THE David Haye vs Derek Chisora fight has been receiving a lot of bad press and rightfully so.
Seeing as the Luxembourg Boxing Board have sanctioned the fight, they should be made to provide the fighters for the undercard.
I can’t imagine they’ll have a wealth of boxers to pick from so it’ll probably be some bloke punching a swan.
MANCHESTER City are the new Premier League champions. I’ll admit that it sticks in my throat a bit typing that.
Within minutes I was getting the text jokes about Owen Hargreaves injuring his neck as he leaned over to accept his winners medal.
Sheikh Mansour must be thrilled with his achievement of throwing money at something until it’s no longer rubbish.

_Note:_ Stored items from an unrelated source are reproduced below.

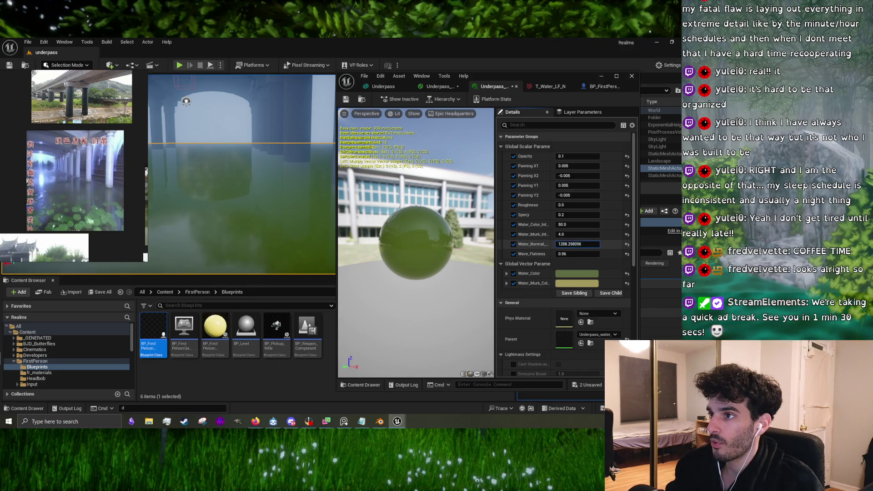
- Drag Water_Normal_Scale to about 1569.57, then preview the water in a play session
mouse_move(577, 244)
mouse_down()
mouse_move(591, 244)
mouse_move(573, 244)
mouse_up()
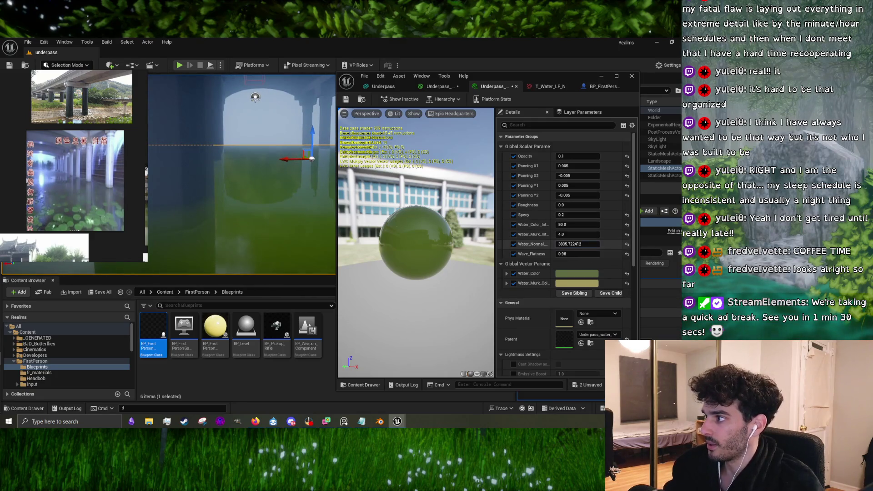
drag(577, 244, 563, 244)
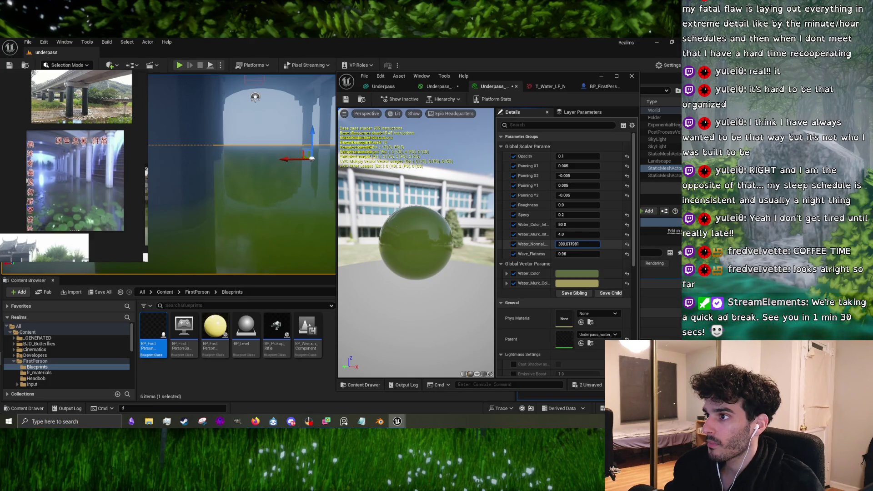
drag(577, 244, 580, 244)
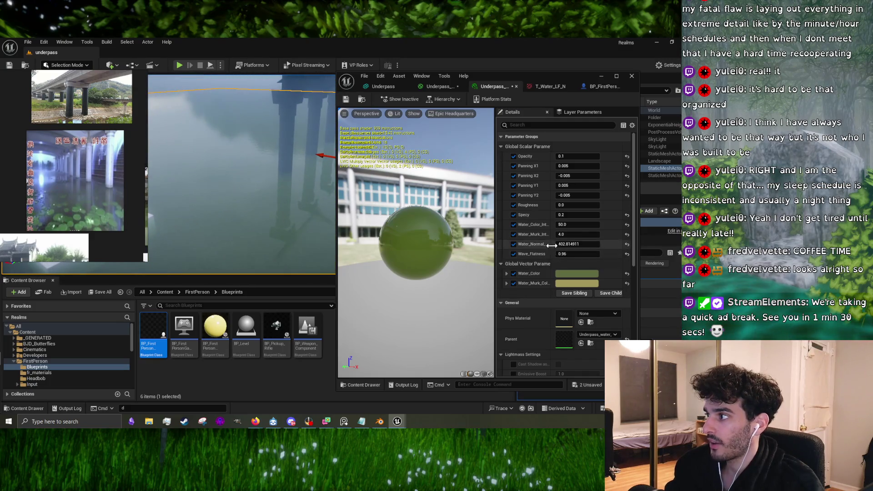
mouse_move(551, 245)
mouse_down()
mouse_move(590, 245)
mouse_move(554, 243)
mouse_up()
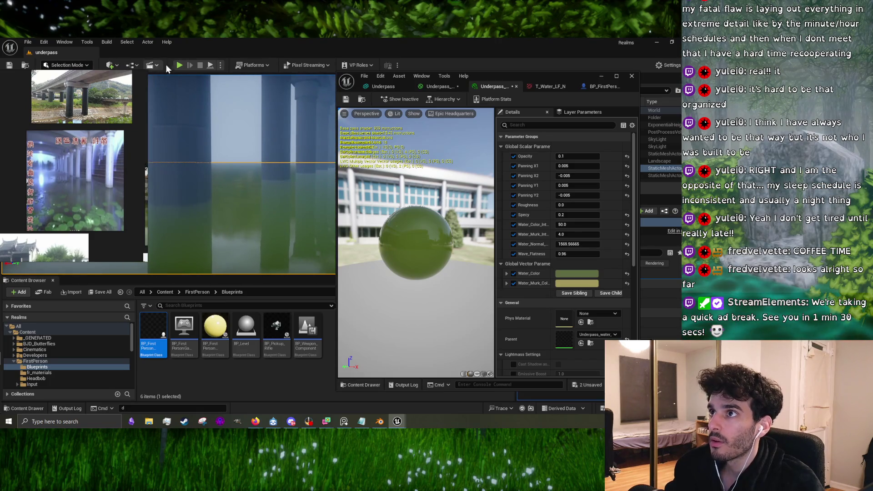
click(178, 66)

And with the first phase of his plan now complete I believe he now wants to introduce salmon fishing to the Manchester Ship Canal.
I’M gonna do what the national newspapers constantly do in this country and totally ignore the fact there was a big rugby league game last weekend.
THE Olympic Torch was lit last week in a big fancy ceremony in Greece. An actress who played a high priestess, kindled the flame by catching the suns rays in a parabolic mirror ... them poor Greeks can’t even afford a box of matches now.
I really feel for them, as a regular visitor to Crete they are a lovely and very proud nation.
And they are extremely reluctant to take a bail out package to stave away bankruptcy.
Might I suggest a PPI claim? Everybody’s doing it. Take a look out your window now and see if anyone’s getting anything done to their house or have bought a new car, I bet you they’ve put a sneaky PPI claim in.
Even in Wigan, sales of plastic butterflies at the poundshops have gone through the roof. And them stupid eyelashes for cars, what’s all that about?
“HAW he haw he haw”, “Hee haw hee haw he haw”, “Haw he haw he haw”....”Hee haw hee haw hee haw”. The difference in the accent between French and English donkeys is very subtle isn’t it? Apologies for that dreadful observation.